= WORK ORDER =
Copy the data that follows exactly as it is, excluding all pictures.

= MATERIAL TO PROCESS =

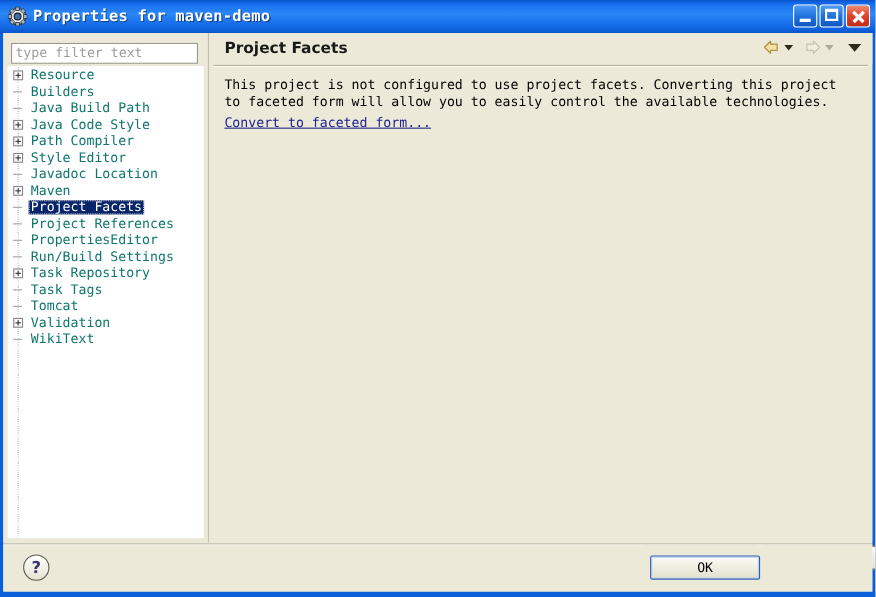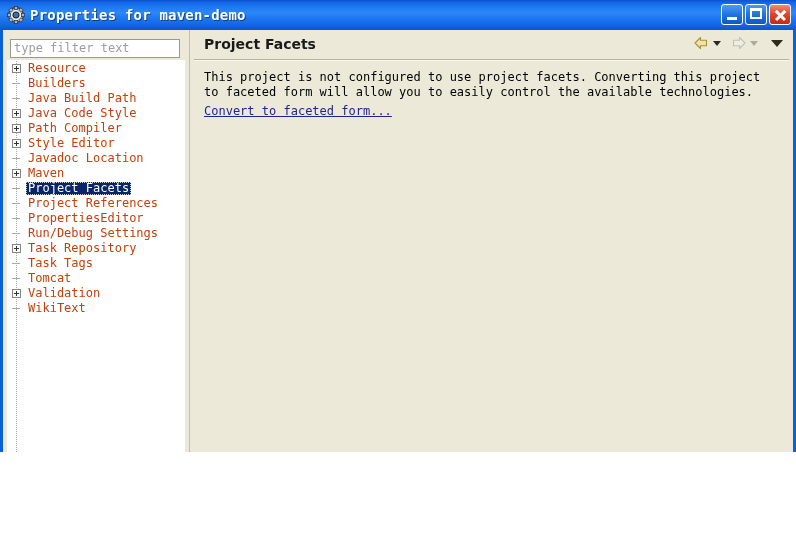--- a/index.html
+++ b/index.html
@@ -8,21 +8,21 @@
     background: #ffffff;
   }
   body {
     font-family: "DejaVu Sans Mono", monospace;
     -webkit-font-smoothing: none;
   }
 
   #window {
     position: relative;
     width: 796px;
-    height: 452px;
+    height: 543px;
     box-sizing: border-box;
     background: #0A60D8;
     overflow: hidden;
   }
 
   
   .titlebar {
     position: absolute;
     left: 0; top: 0;
     width: 796px;
@@ -194,21 +194,21 @@
     position: absolute;
     left: 8px; top: 0;
     width: 1px;
     height: 100%;
     background-image: linear-gradient(to bottom, #A9A9A9 50%, transparent 50%);
     background-size: 1px 2px;
   }
   .tree-label {
     font-family: "DejaVu Sans Mono", monospace;
     font-size: 12px;
-    color: #c2410c;
+    color: #0f766e;
     line-height: 13px;
     padding: 0 2px;
   }
   .tree-row.selected .tree-label {
     background: #08246B;
     color: #ffffff;
     outline: 1px dotted #d0d0d0;
     outline-offset: -1px;
   }
 
@@ -468,21 +468,21 @@
           <div class="tree-row">
             <span class="expander leaf"></span>
             <span class="tree-label">Project References</span>
           </div>
           <div class="tree-row">
             <span class="expander leaf"></span>
             <span class="tree-label">PropertiesEditor</span>
           </div>
           <div class="tree-row">
             <span class="expander leaf"></span>
-            <span class="tree-label">Run/Debug Settings</span>
+            <span class="tree-label">Run/Build Settings</span>
           </div>
           <div class="tree-row">
             <span class="expander"></span>
             <span class="tree-label">Task Repository</span>
           </div>
           <div class="tree-row">
             <span class="expander leaf"></span>
             <span class="tree-label">Task Tags</span>
           </div>
           <div class="tree-row">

= SOLUTION TO THE EXERCISE =
--- a/index.html
+++ b/index.html
@@ -8,21 +8,21 @@
     background: #ffffff;
   }
   body {
     font-family: "DejaVu Sans Mono", monospace;
     -webkit-font-smoothing: none;
   }
 
   #window {
     position: relative;
     width: 796px;
-    height: 452px;
+    height: 543px;
     box-sizing: border-box;
     background: #0A60D8;
     overflow: hidden;
   }
 
   
   .titlebar {
     position: absolute;
     left: 0; top: 0;
     width: 796px;
@@ -194,21 +194,21 @@
     position: absolute;
     left: 8px; top: 0;
     width: 1px;
     height: 100%;
     background-image: linear-gradient(to bottom, #A9A9A9 50%, transparent 50%);
     background-size: 1px 2px;
   }
   .tree-label {
     font-family: "DejaVu Sans Mono", monospace;
     font-size: 12px;
-    color: #c2410c;
+    color: #0f766e;
     line-height: 13px;
     padding: 0 2px;
   }
   .tree-row.selected .tree-label {
     background: #08246B;
     color: #ffffff;
     outline: 1px dotted #d0d0d0;
     outline-offset: -1px;
   }
 
@@ -468,21 +468,21 @@
           <div class="tree-row">
             <span class="expander leaf"></span>
             <span class="tree-label">Project References</span>
           </div>
           <div class="tree-row">
             <span class="expander leaf"></span>
             <span class="tree-label">PropertiesEditor</span>
           </div>
           <div class="tree-row">
             <span class="expander leaf"></span>
-            <span class="tree-label">Run/Debug Settings</span>
+            <span class="tree-label">Run/Build Settings</span>
           </div>
           <div class="tree-row">
             <span class="expander"></span>
             <span class="tree-label">Task Repository</span>
           </div>
           <div class="tree-row">
             <span class="expander leaf"></span>
             <span class="tree-label">Task Tags</span>
           </div>
           <div class="tree-row">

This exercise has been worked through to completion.